*** Opening DATA FOR THIS TASK ***

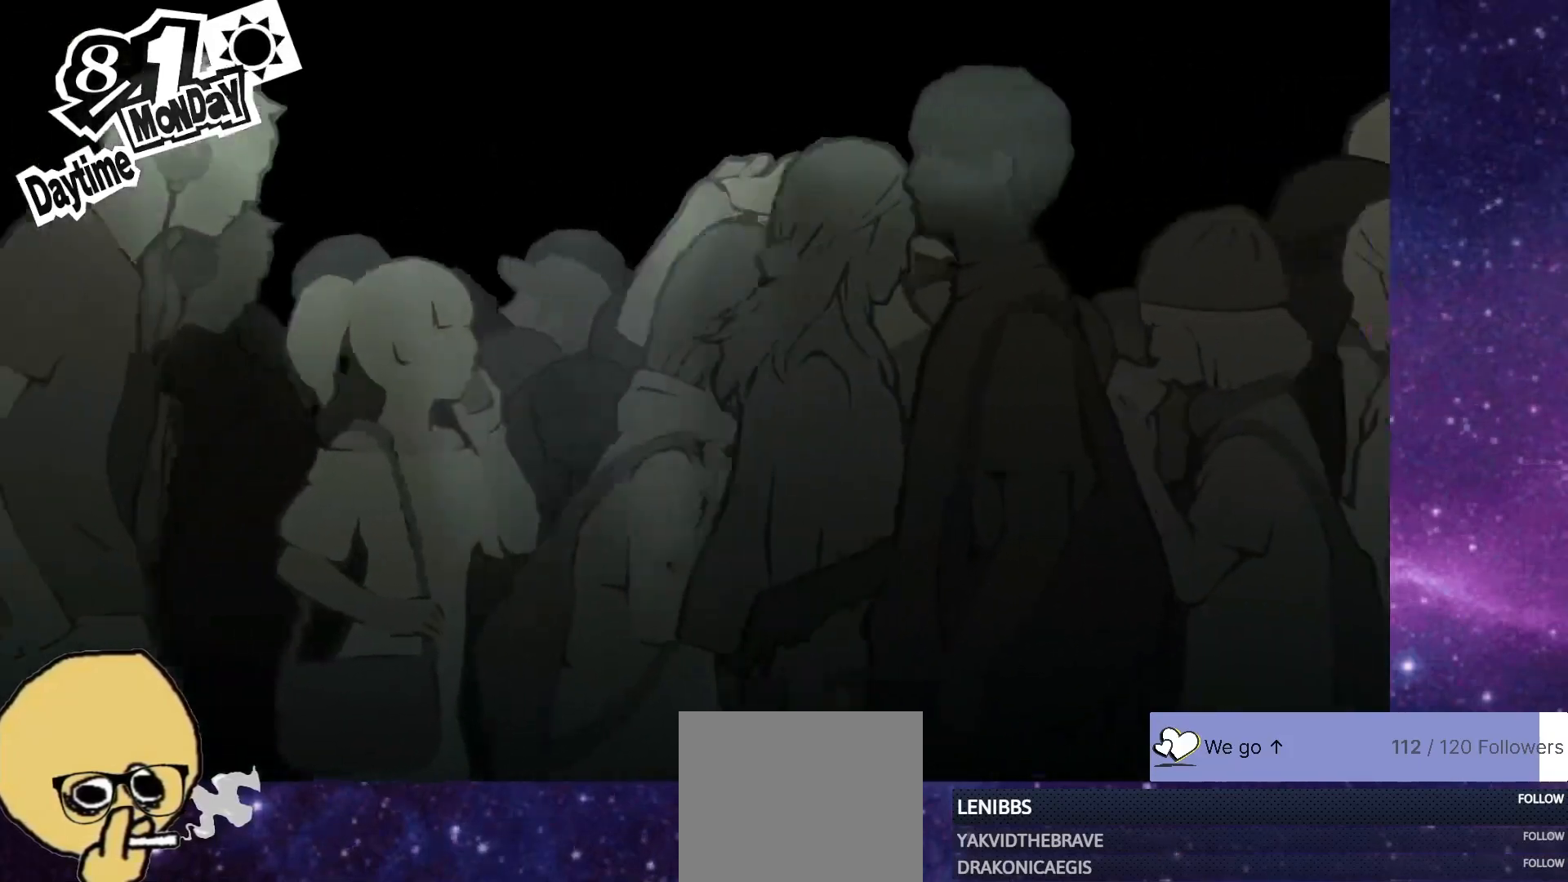
{"buttons": [], "left_stick": "center", "right_stick": "center", "events": []}
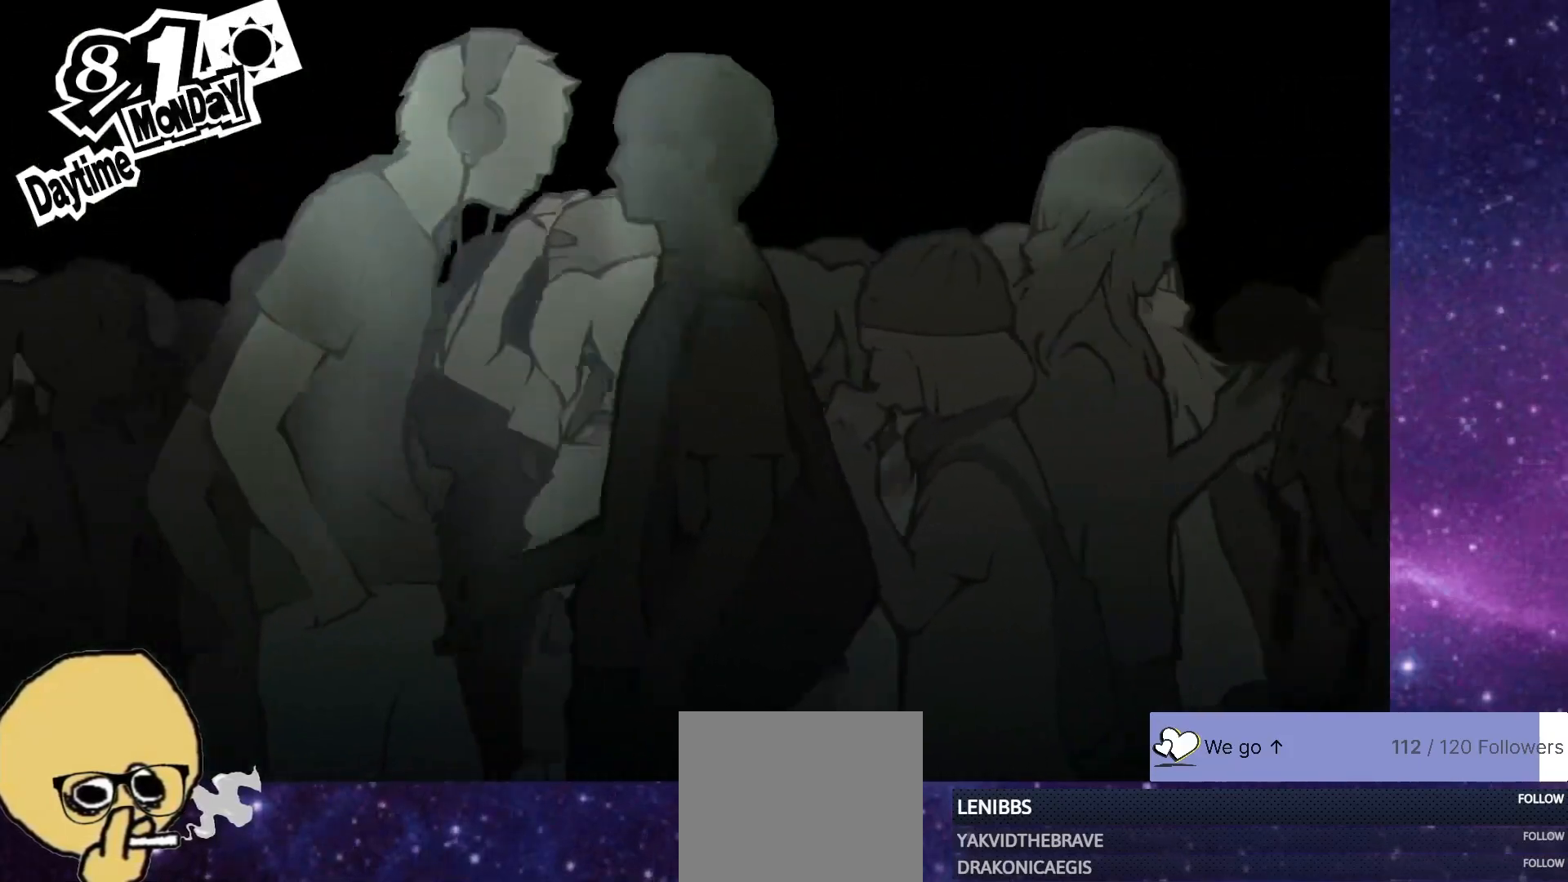
{"buttons": [], "left_stick": "center", "right_stick": "center", "events": []}
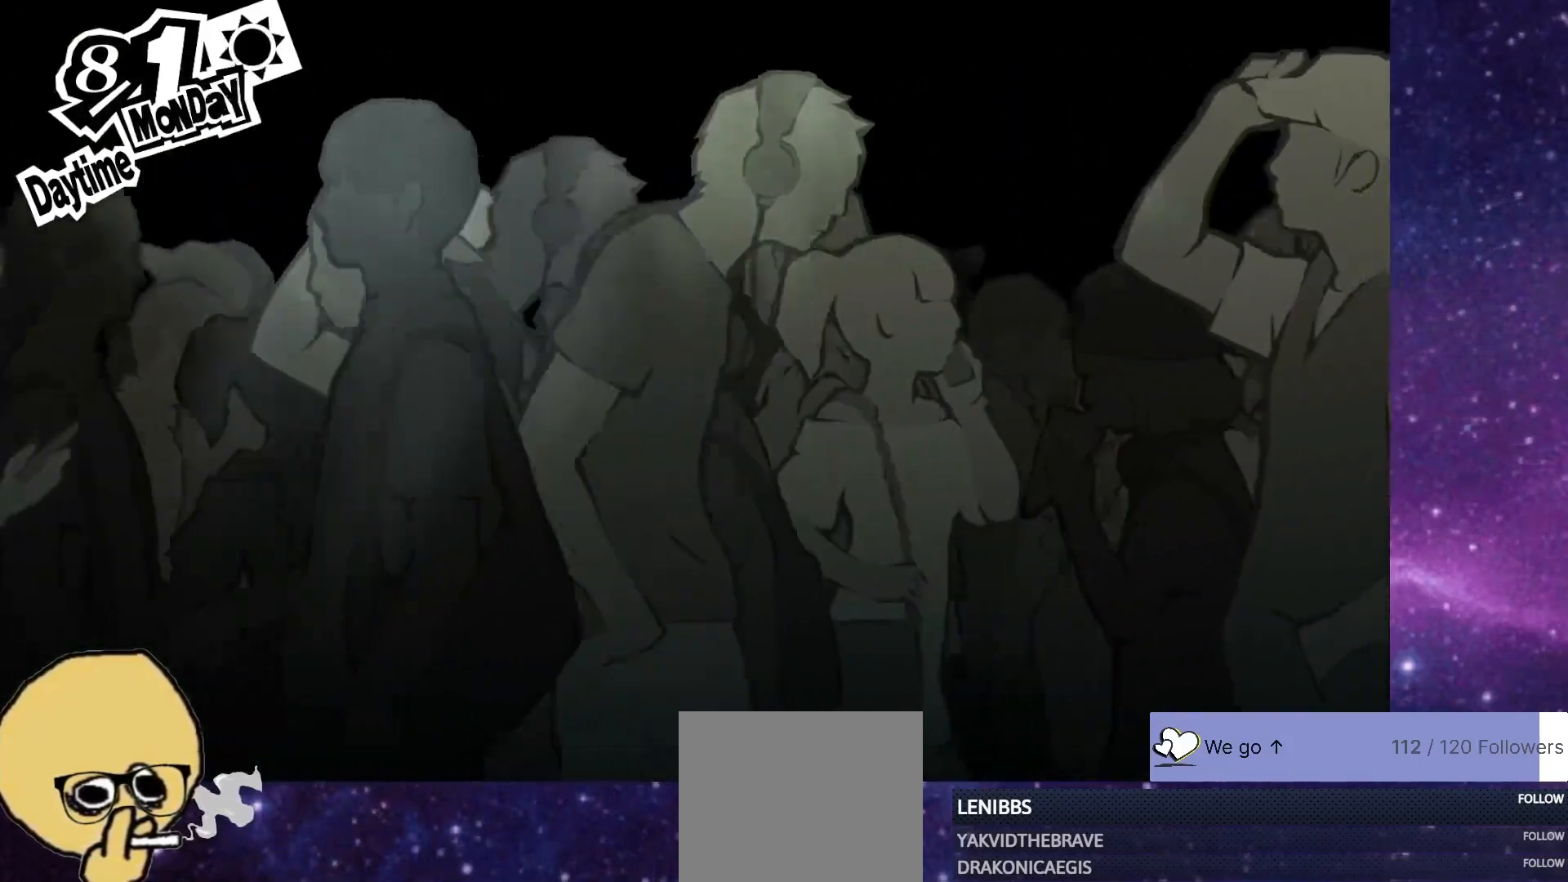
{"buttons": [], "left_stick": "center", "right_stick": "center", "events": []}
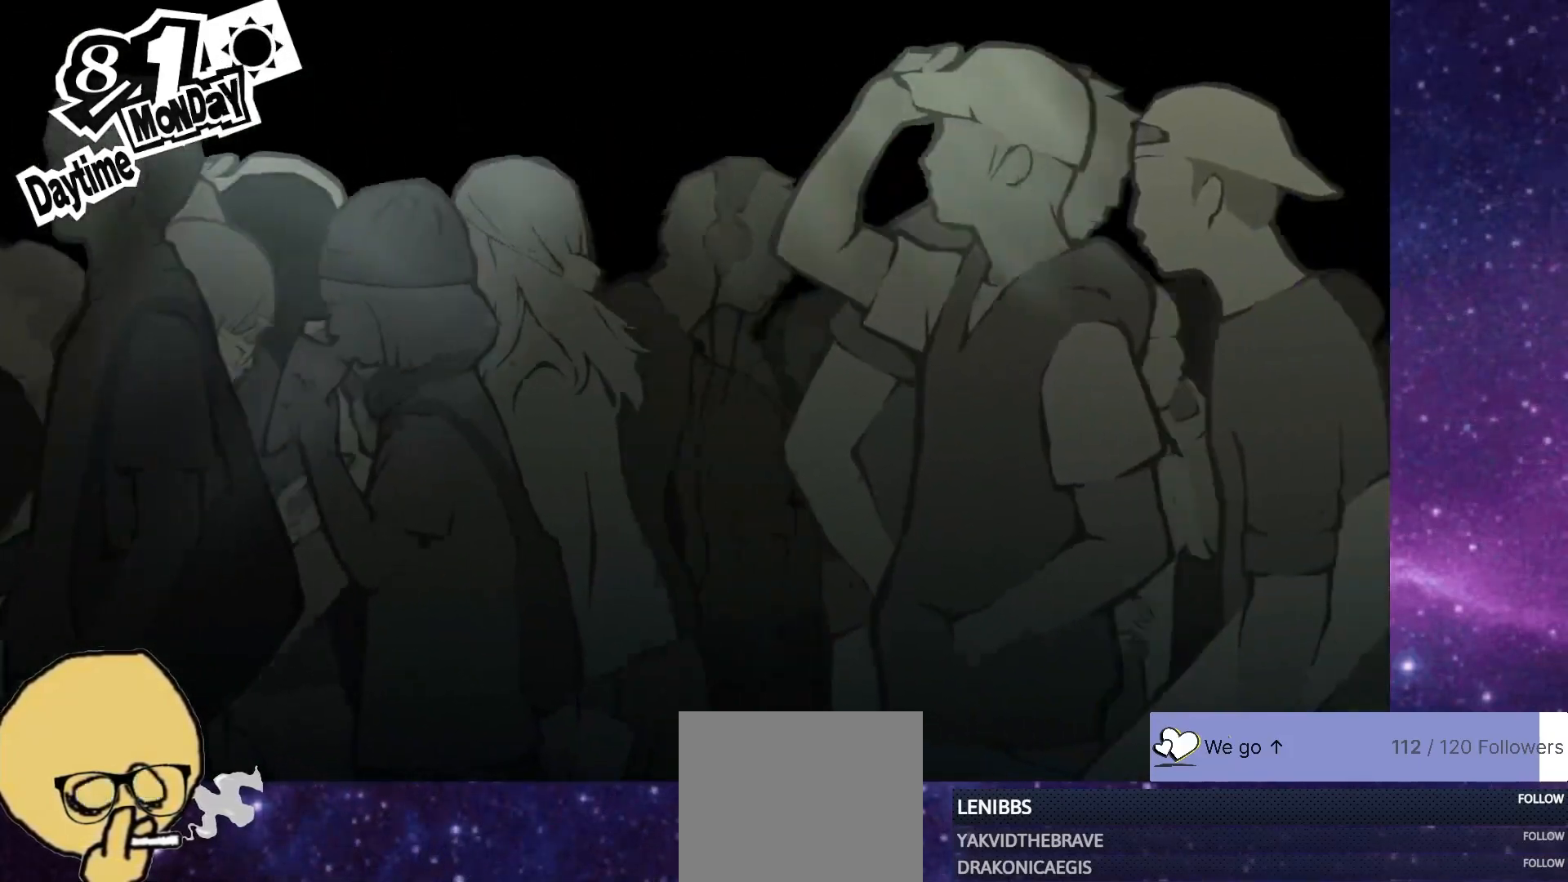
{"buttons": [], "left_stick": "center", "right_stick": "center", "events": []}
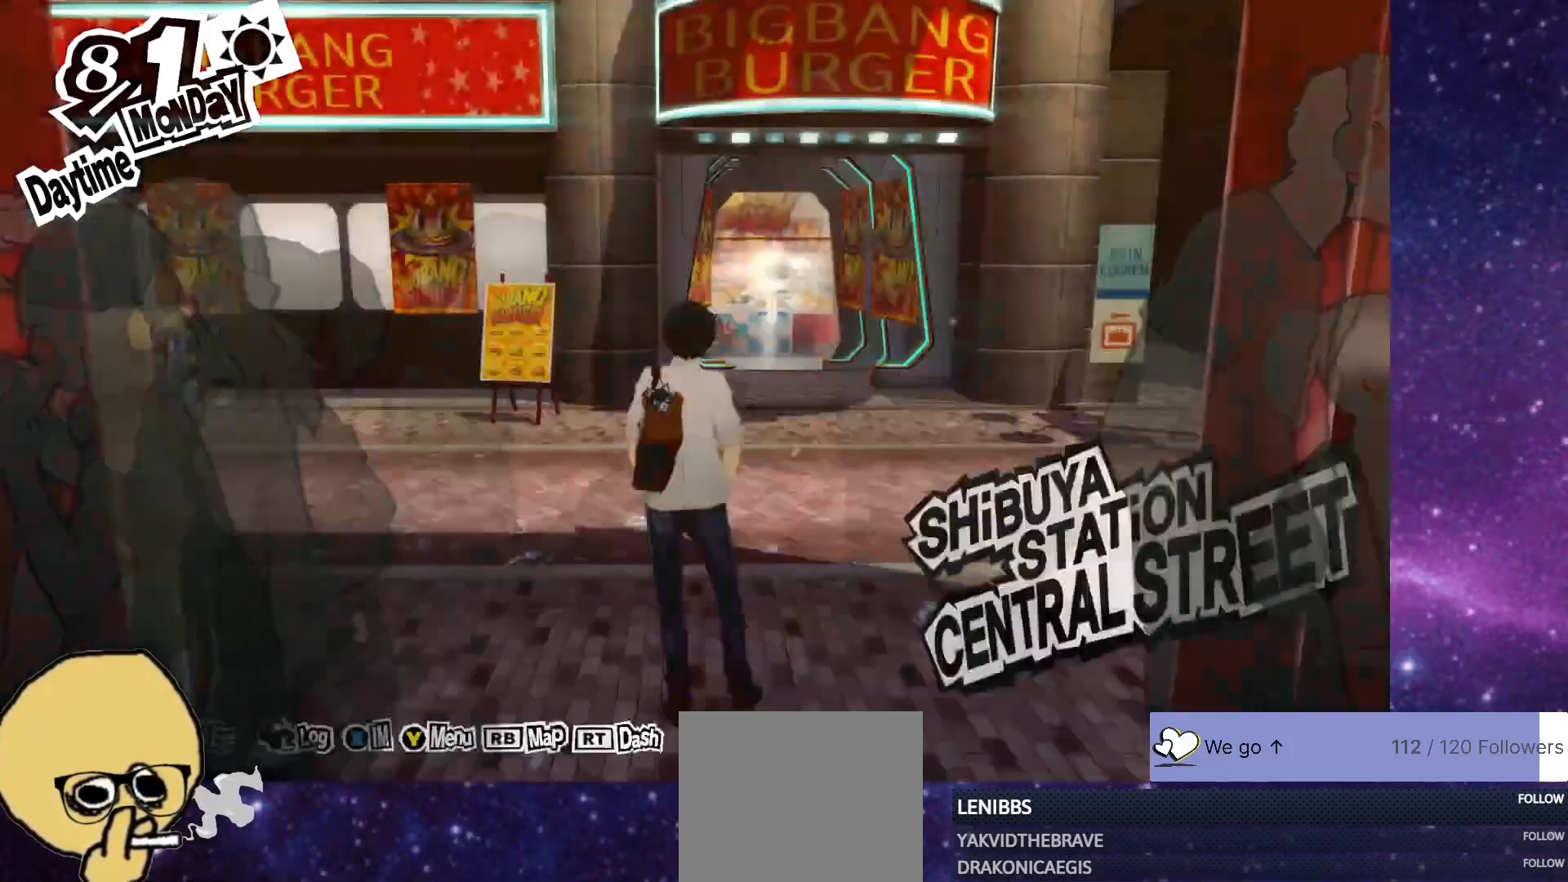
{"buttons": [], "left_stick": "up-right", "right_stick": "center", "events": [[233, "left_stick", "left"], [417, "left_stick", "up-right"]]}
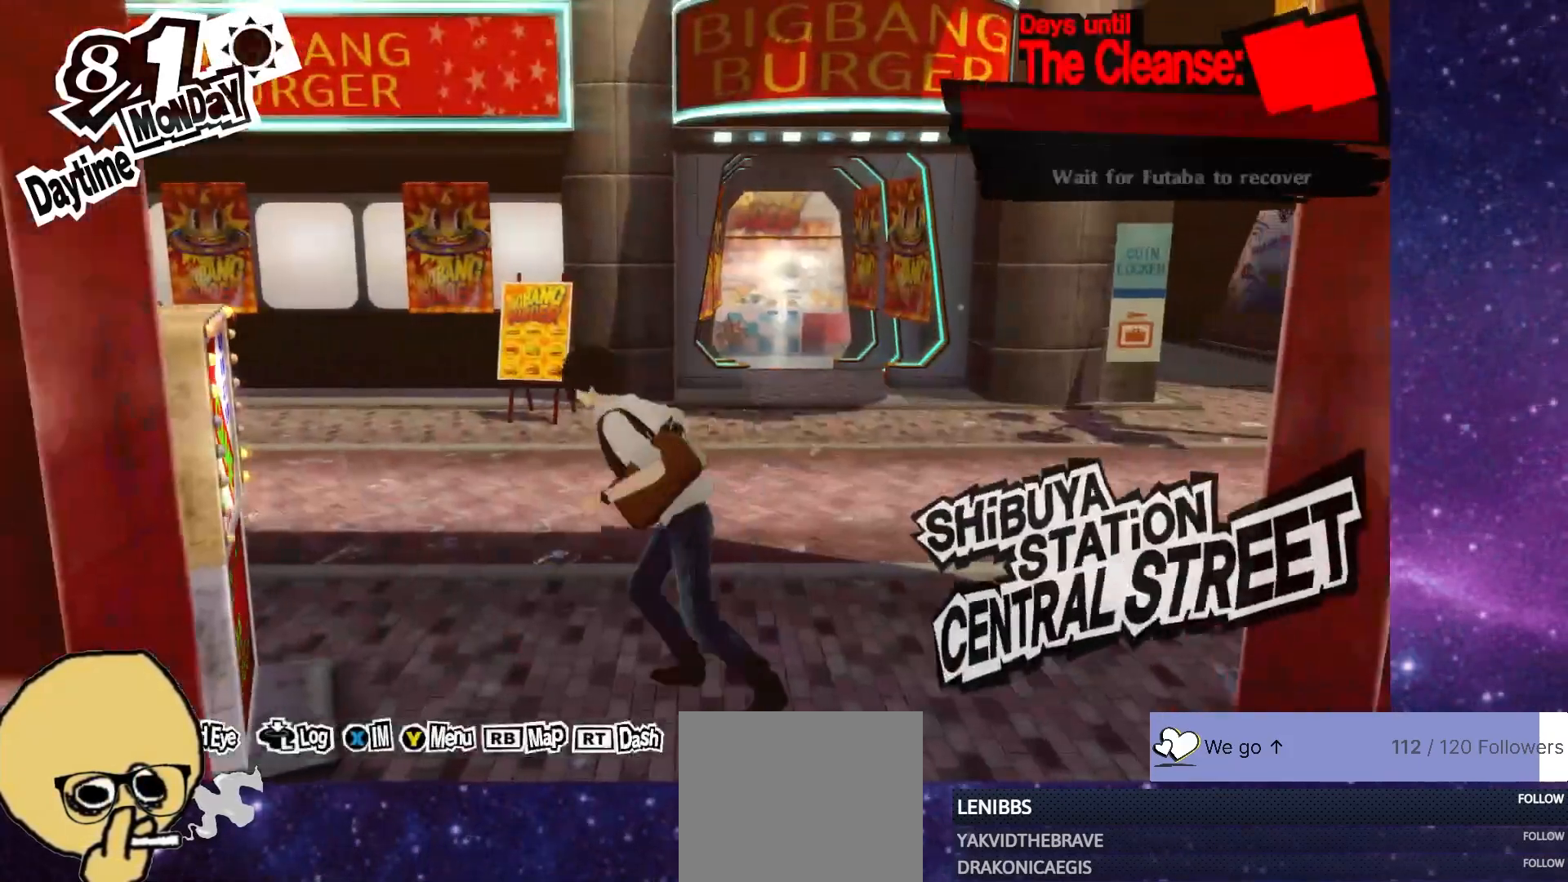
{"buttons": ["R2"], "left_stick": "up-right", "right_stick": "right", "events": [[50, "R2", "down"], [150, "right_stick", "right"]]}
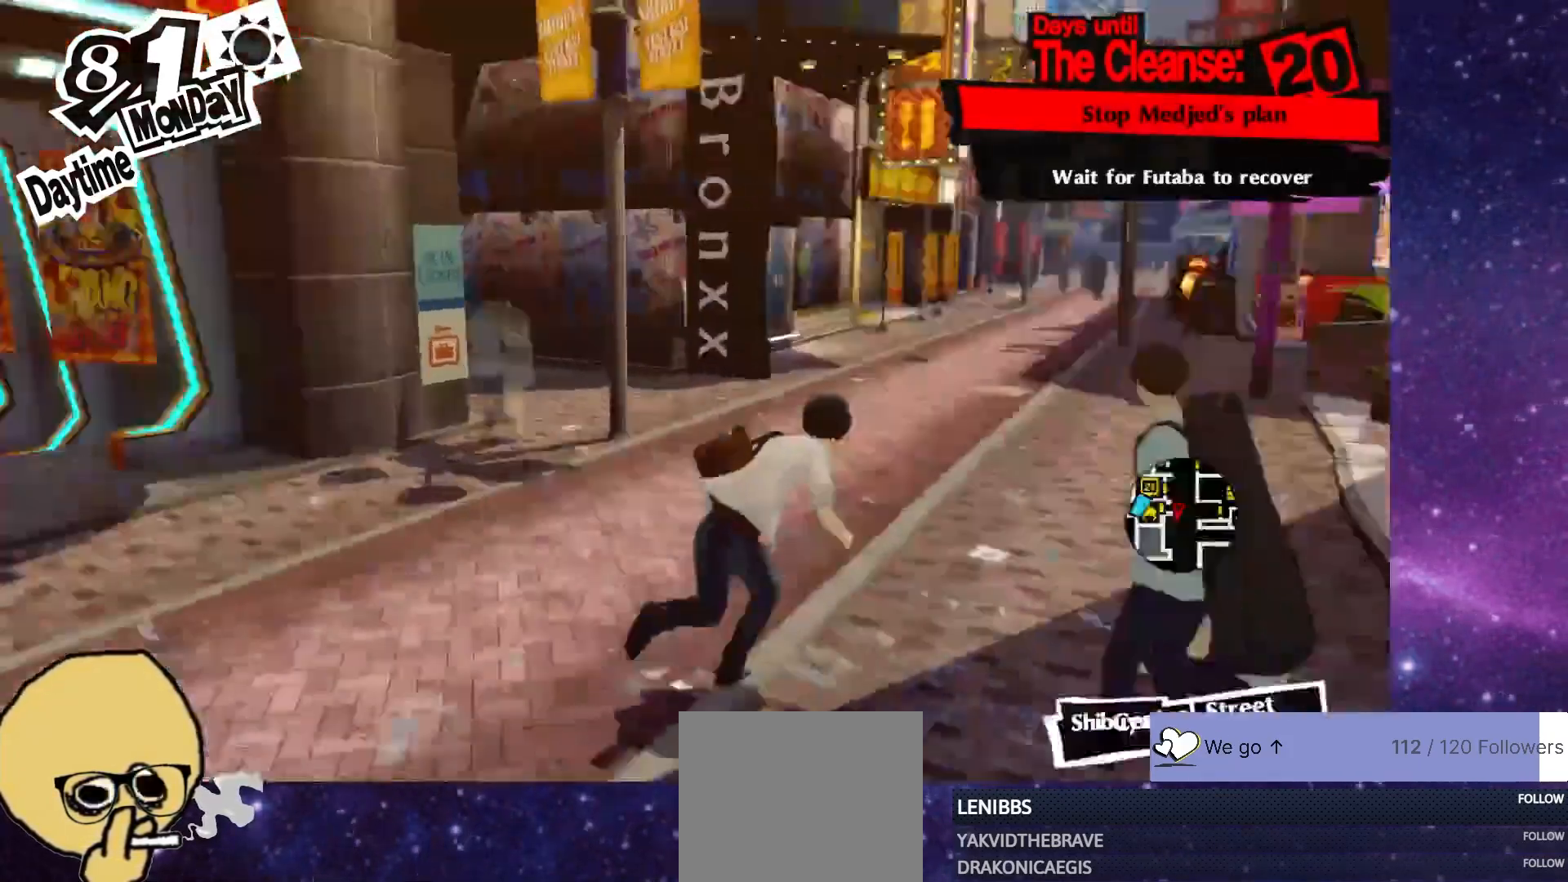
{"buttons": ["R1", "R2"], "left_stick": "up-right", "right_stick": "right", "events": [[500, "R1", "down"]]}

*** Closing DATA FOR THIS TASK ***

■ **EXERCISE DIRECTIONS**:
Please repeat all of the entries above word for word, but drop any pictures.

■ **TASK OUTPUT**:
{"buttons": [], "left_stick": "center", "right_stick": "center", "events": []}
{"buttons": [], "left_stick": "center", "right_stick": "center", "events": []}
{"buttons": [], "left_stick": "center", "right_stick": "center", "events": []}
{"buttons": [], "left_stick": "center", "right_stick": "center", "events": []}
{"buttons": [], "left_stick": "up-right", "right_stick": "center", "events": [[233, "left_stick", "left"], [417, "left_stick", "up-right"]]}
{"buttons": ["R2"], "left_stick": "up-right", "right_stick": "right", "events": [[50, "R2", "down"], [150, "right_stick", "right"]]}
{"buttons": ["R1", "R2"], "left_stick": "up-right", "right_stick": "right", "events": [[500, "R1", "down"]]}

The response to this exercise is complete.